(THE DATA Opens)

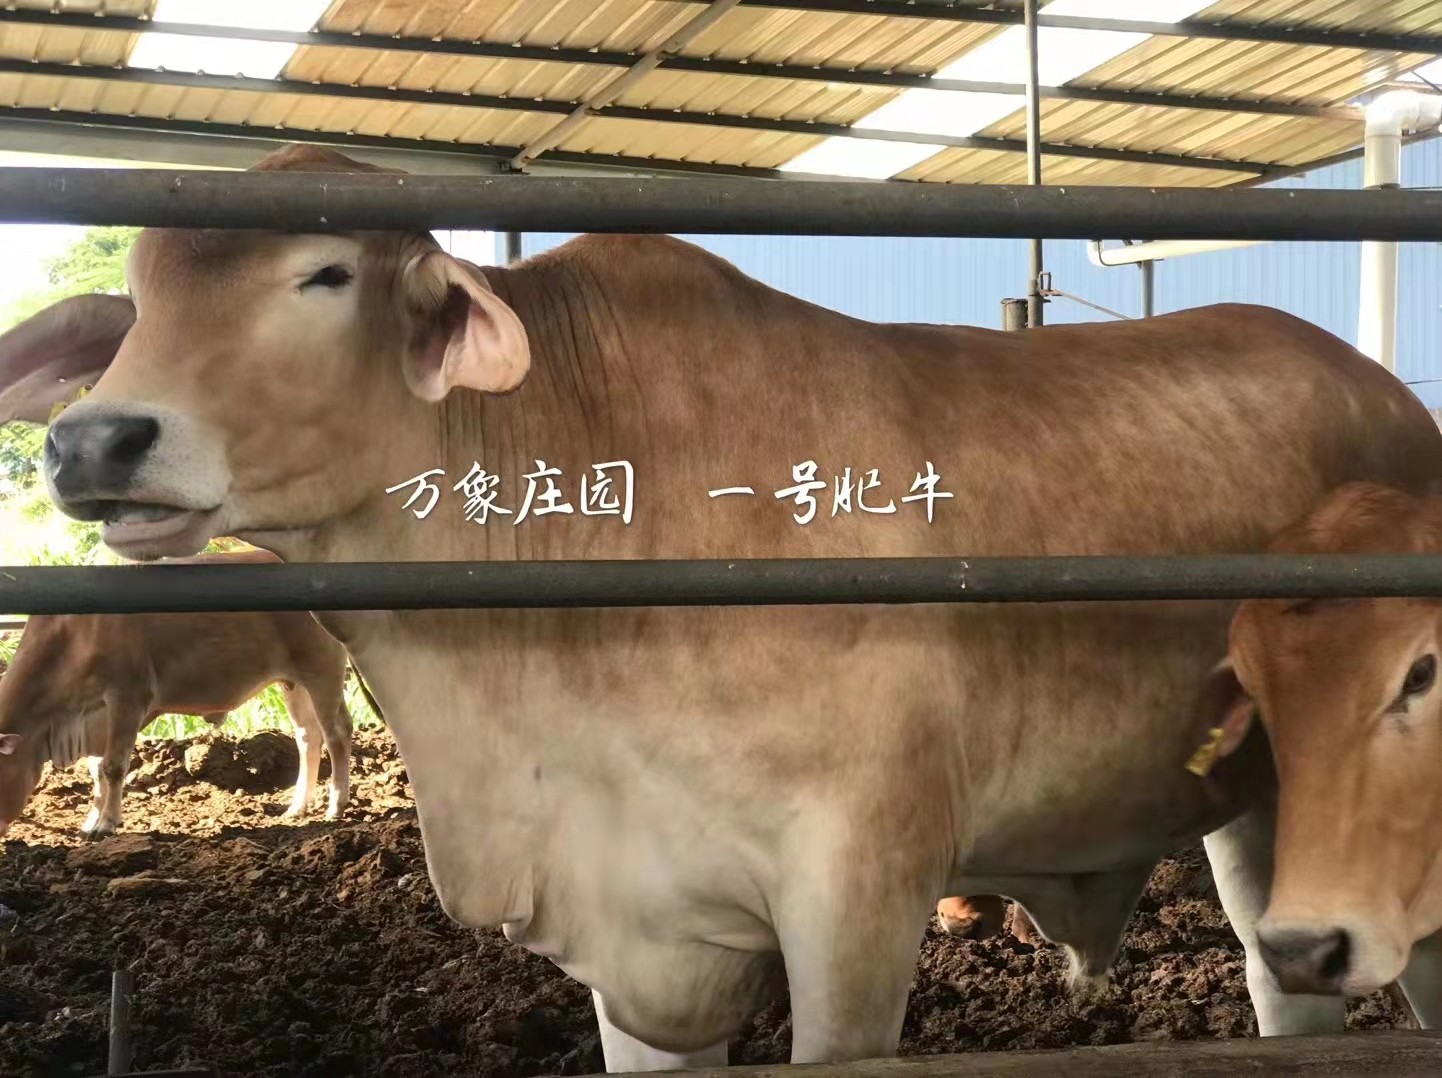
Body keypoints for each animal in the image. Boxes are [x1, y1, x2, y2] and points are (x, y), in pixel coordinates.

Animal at [0, 548, 355, 837]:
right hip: (294, 681)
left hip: (322, 668)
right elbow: (96, 771)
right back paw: (297, 806)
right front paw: (91, 821)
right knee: (308, 736)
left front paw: (107, 823)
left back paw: (335, 805)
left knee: (336, 733)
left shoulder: (128, 695)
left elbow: (113, 766)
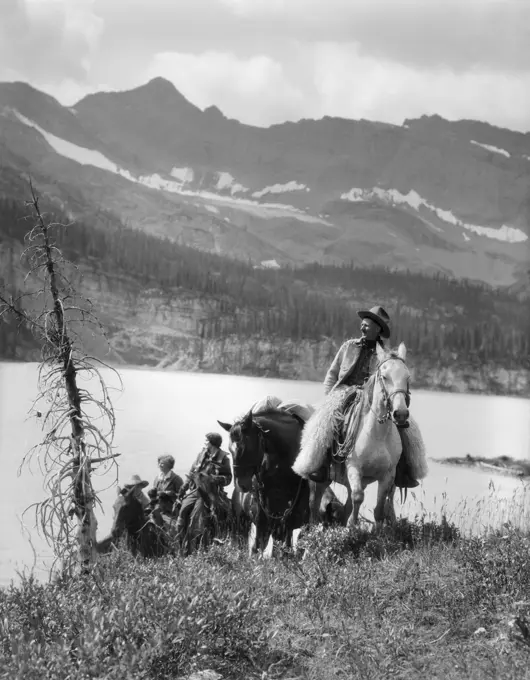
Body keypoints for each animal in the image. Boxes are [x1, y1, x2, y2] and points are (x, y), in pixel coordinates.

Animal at [218, 406, 310, 556]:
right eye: (230, 449)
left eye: (245, 447)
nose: (241, 485)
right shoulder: (264, 511)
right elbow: (259, 542)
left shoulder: (289, 515)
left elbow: (285, 543)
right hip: (240, 520)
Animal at [290, 342, 426, 528]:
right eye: (384, 377)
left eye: (407, 377)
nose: (401, 414)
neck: (377, 434)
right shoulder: (354, 468)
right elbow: (358, 497)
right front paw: (353, 528)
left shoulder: (388, 474)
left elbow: (379, 508)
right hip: (318, 478)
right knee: (314, 504)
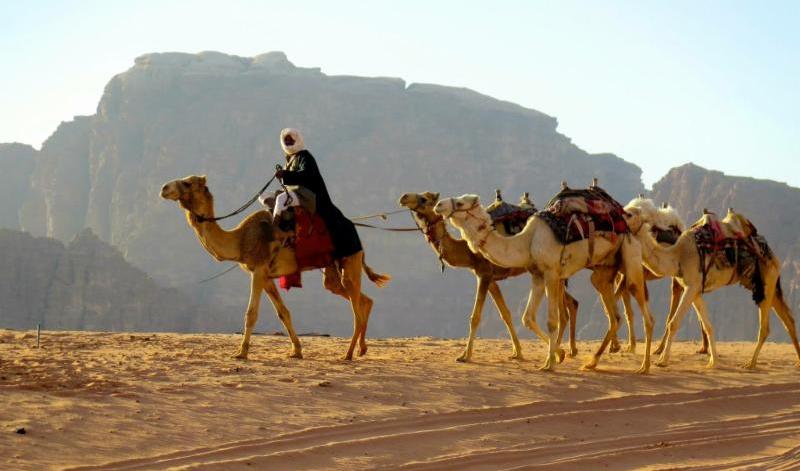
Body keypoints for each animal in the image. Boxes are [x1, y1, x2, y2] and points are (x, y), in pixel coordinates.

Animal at [160, 175, 390, 361]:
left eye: (187, 183)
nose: (164, 188)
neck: (240, 240)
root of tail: (356, 232)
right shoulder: (266, 276)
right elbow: (283, 312)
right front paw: (296, 351)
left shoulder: (258, 270)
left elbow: (251, 313)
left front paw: (241, 353)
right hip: (333, 269)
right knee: (361, 299)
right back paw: (361, 349)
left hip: (350, 259)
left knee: (356, 309)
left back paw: (348, 354)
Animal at [399, 191, 580, 362]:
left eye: (424, 199)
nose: (404, 197)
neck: (467, 250)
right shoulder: (491, 279)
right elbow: (505, 314)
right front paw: (517, 352)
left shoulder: (484, 274)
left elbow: (475, 317)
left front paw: (465, 355)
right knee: (572, 303)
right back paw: (568, 350)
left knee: (564, 311)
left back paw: (560, 352)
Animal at [434, 193, 657, 373]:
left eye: (460, 202)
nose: (438, 205)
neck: (527, 241)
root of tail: (631, 224)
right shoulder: (537, 275)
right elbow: (527, 317)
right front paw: (559, 355)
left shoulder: (551, 273)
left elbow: (551, 321)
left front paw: (549, 364)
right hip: (604, 270)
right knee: (614, 316)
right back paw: (592, 362)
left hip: (631, 256)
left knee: (646, 314)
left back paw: (644, 367)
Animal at [627, 207, 800, 369]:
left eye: (629, 214)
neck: (678, 257)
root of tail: (771, 252)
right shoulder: (695, 290)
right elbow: (708, 325)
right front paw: (713, 361)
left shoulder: (691, 286)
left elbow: (674, 322)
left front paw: (662, 360)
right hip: (766, 285)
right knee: (789, 320)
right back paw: (797, 361)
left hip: (766, 281)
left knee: (766, 327)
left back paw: (750, 364)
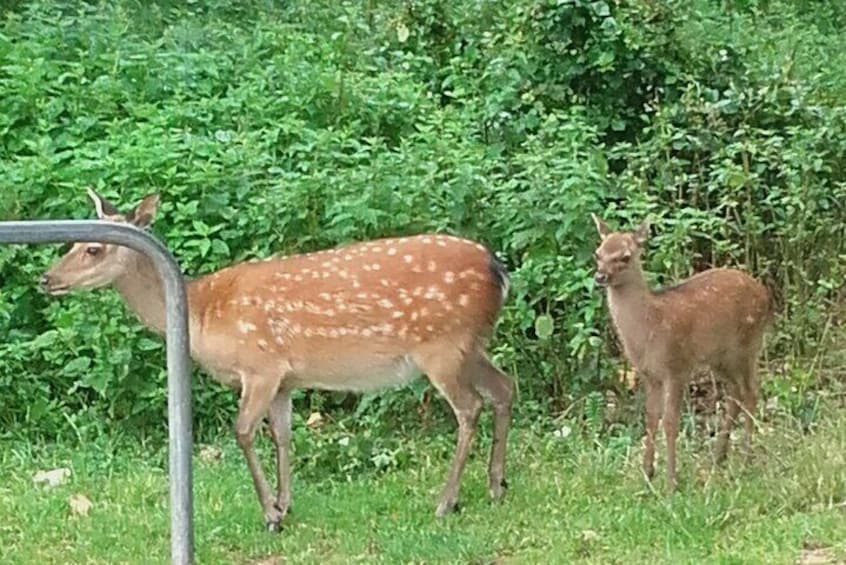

(THE DATA Closes)

> EXERCISE
Could you set down the material above word for word while dropping its pictures?

> TASK RESULT
Body keypoints for each animal in the image. Boxes are [x1, y1, x2, y2] and points are (x, y), in pixel coordinates.

Animal at [0, 548, 355, 837]:
right hip: (294, 681)
left hip: (322, 668)
right elbow: (96, 771)
right back paw: (297, 806)
right front paw: (91, 821)
right knee: (308, 736)
left front paw: (107, 823)
left back paw: (335, 805)
left knee: (336, 733)
left shoulder: (128, 695)
left elbow: (113, 766)
Body keypoints for each animal in the image. Boxes are [x1, y1, x2, y2] and points are (x, y), in pixel coordinates.

Animal at [218, 406, 310, 556]:
right eye: (230, 449)
left eye: (245, 447)
nose: (241, 485)
right shoulder: (264, 511)
right elbow: (259, 542)
left shoulder: (289, 515)
left elbow: (285, 543)
right hip: (240, 520)
Animal at [290, 342, 426, 528]:
right eye: (384, 377)
left eye: (407, 377)
nose: (401, 414)
neck: (377, 434)
right shoulder: (354, 468)
right elbow: (358, 497)
right front paw: (353, 528)
left shoulder: (388, 474)
left elbow: (379, 508)
right hip: (318, 478)
right knee: (314, 504)
Body keypoints for each animal in the image. Boxes are [x1, y1, x2, y2] and points are (x, y), in pixel coordinates.

Animal at [160, 175, 390, 361]:
left eye: (187, 183)
nose: (164, 188)
neck: (240, 240)
root of tail: (356, 232)
right shoulder: (266, 276)
right elbow: (283, 312)
right front paw: (296, 351)
left shoulder: (258, 270)
left elbow: (251, 313)
left front paw: (241, 353)
right hip: (333, 269)
right knee: (361, 299)
right back paw: (361, 349)
left hip: (350, 259)
left knee: (356, 309)
left back paw: (348, 354)
Animal at [399, 191, 580, 362]:
left eye: (424, 199)
nose: (404, 197)
neck: (467, 250)
right shoulder: (491, 279)
right elbow: (505, 314)
right front paw: (517, 352)
left shoulder: (484, 274)
left elbow: (475, 317)
left front paw: (465, 355)
right knee: (572, 303)
right back paw: (568, 350)
left knee: (564, 311)
left back paw: (560, 352)
Animal at [434, 193, 657, 373]:
left eye: (460, 202)
nose: (438, 205)
neck: (527, 241)
root of tail: (631, 224)
right shoulder: (537, 275)
right elbow: (527, 317)
right front paw: (559, 355)
left shoulder: (551, 273)
left elbow: (551, 321)
left front paw: (549, 364)
right hip: (604, 270)
right knee: (614, 316)
right back paw: (592, 362)
left hip: (631, 256)
left knee: (646, 314)
left back paw: (644, 367)
Animal at [627, 207, 800, 369]:
left eye: (629, 214)
neck: (678, 257)
root of tail: (771, 252)
right shoulder: (695, 290)
right elbow: (708, 325)
right front paw: (713, 361)
left shoulder: (691, 286)
left elbow: (674, 322)
left front paw: (662, 360)
right hip: (766, 285)
right knee: (789, 320)
right back paw: (797, 361)
left hip: (766, 281)
left knee: (766, 327)
left back paw: (750, 364)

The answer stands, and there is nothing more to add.